Zum Klappentext: »Viktor ist Schriftsteller. Als solcher liebt er die Frauen, denn ohne sie fällt ihm nichts ein.« Viktor (!) ist ein Gewinner: lebt in Zürich, hat eine Zweitwohnung in Frankfurt, eine tolerante Gattin, und in jeder Stadt, in der ihn seine Lesereise führt, wartet eine schöne Frau auf ihn. Selbst junge Mädchen kriegt der ältliche Knacker rum, dem Charme des Künstlers kann keine widerstehen. Wählerisch ist er aber schon, der Viktor. Hat doch die Exgeliebte nicht mehr Größe 36, sondern auf Größe 40 zugelegt. Allein aus Mitleid will er sich herablassen, nochmal mit ihr zu koitieren, wird jedoch von einer rassigen Jüdin in ein pikantes Sklavin-Herrscher-Spielchen hineingezogen. Das alles passiert ziemlich am Anfang, aber egal, denn es geht genauso weiter, nur kommen immer neue Frauen dazu, die es gar nicht abwarten können, sich dem Viktor hinzugeben. Viktor (Goldmann mit Nachnamen, aber kein Jude, wie angemerkt wird) freut sich, denn seine seitenlangen brieflichen Ergüsse an die Damen setzt er in Literatur um.
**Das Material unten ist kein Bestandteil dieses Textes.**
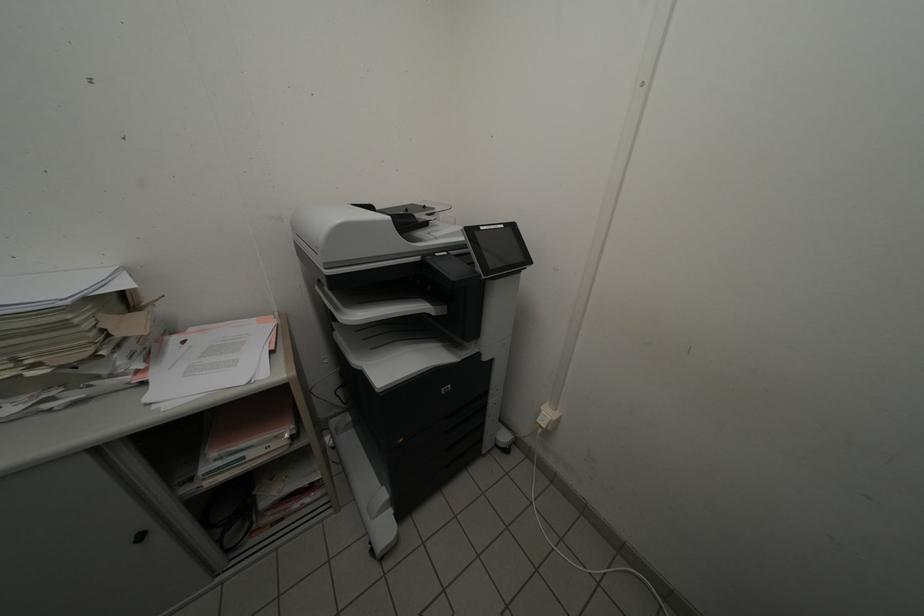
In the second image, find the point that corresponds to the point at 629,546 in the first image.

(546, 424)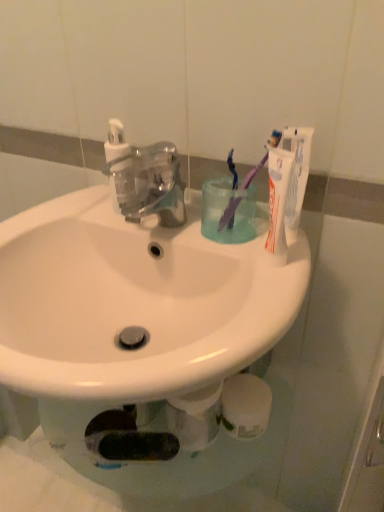
Identify the location of vacant area that is in front of purple plastic toothbrush at upper right, the 1th toothbrush in the right-to-left sequence. (263, 281).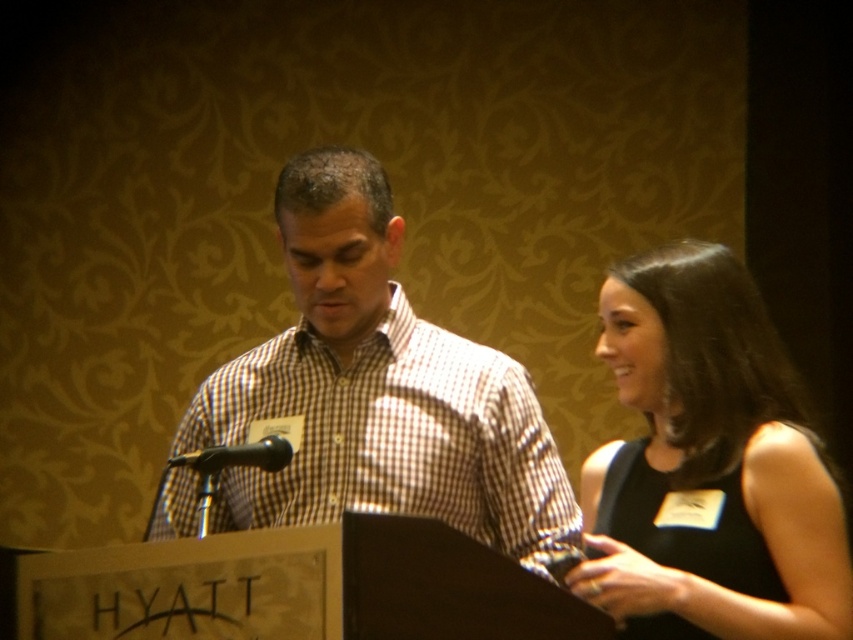
Question: Does white checkered shirt at center have a lesser width compared to black satin dress at right?

Choices:
 (A) no
 (B) yes

Answer: (A)

Question: Which of the following is the closest to the observer?

Choices:
 (A) black metallic microphone at center
 (B) white checkered shirt at center
 (C) black satin dress at right

Answer: (C)

Question: Which of these objects is positioned farthest from the black satin dress at right?

Choices:
 (A) white checkered shirt at center
 (B) black metallic microphone at center

Answer: (B)

Question: In this image, where is white checkered shirt at center located relative to black metallic microphone at center?

Choices:
 (A) above
 (B) below

Answer: (A)

Question: Is black satin dress at right smaller than black metallic microphone at center?

Choices:
 (A) no
 (B) yes

Answer: (A)

Question: Which object is the closest to the black metallic microphone at center?

Choices:
 (A) black satin dress at right
 (B) white checkered shirt at center

Answer: (B)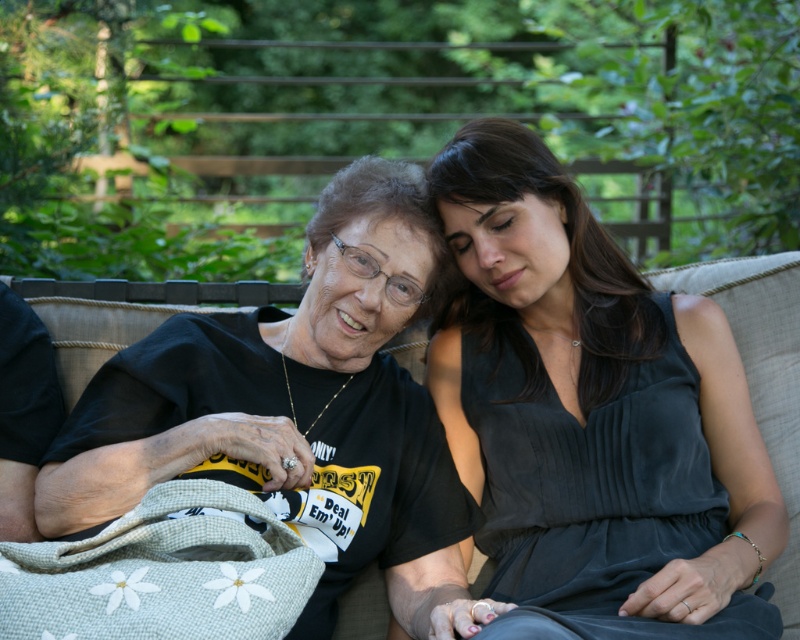
Is matte black t-shirt at center wider than black matte t-shirt at center?

No, matte black t-shirt at center is not wider than black matte t-shirt at center.

Who is more distant from viewer, (752, 452) or (276, 508)?

Positioned behind is point (752, 452).

This screenshot has height=640, width=800. I want to click on matte black t-shirt at center, so click(x=592, y=412).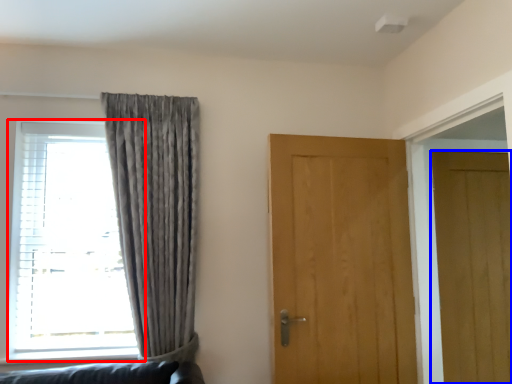
Question: Which point is further to the camera, window (highlighted by a red box) or door (highlighted by a blue box)?

Choices:
 (A) window
 (B) door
Durch sanfte Ironie im Ton distanziert sich von Westphalen von seiner Hauptfigur, als müsste er sich für sie entschuldigen. Das muss er auch: Viktor ist ein satter, aufgeblasener Bildungsbürger, ein Schaf im Wolfspelz, das stets heim zu Frauchen trabt, damit die vielen Geliebten nicht etwa auf die Idee kommen, Ansprüche zu stellen. Probleme (natürlich keine echten) kriegt er, als sein Terminplan durcheinander gerät, einige der Damen bei ihm Zuhause auftauchen und von der Gattin im Gästezimmer untergebracht werden. Da macht das Fremdgehen ja gar keinen Spaß mehr, die Geliebten verkrümeln sich, und weil Viktor keine Ergüsse mehr ablassen kann, befällt ihn - O Graus! - eine Schreibkrise!

So geht es dahin, mit eingebildeten und echten Liebeleien, Ex-Ehefrauen Nummer eins und zwei, der Gattin und der rassigen Jüdin, die Viktor »Tscherkessin« zu nennen pflegt. Am Schluß begegnet ihm eine, bei der es ihm ernst wird, und wegen der er einen Berg (!) besteigt. Sie rettet ihn (!), vom Berg und auch sonst, die Schreibkrise ist beendet und bald darauf das Buch.

Vielleicht hatte von Westphalen vor, mit diesem Roman als eine Art deutscher John Updike die Befindlichkeiten des Bildungsbürgers in der Midlife-Crisis zu sezieren - herausgekommen ist eine Altmänner-Fantasie, wie sie im Buche steht.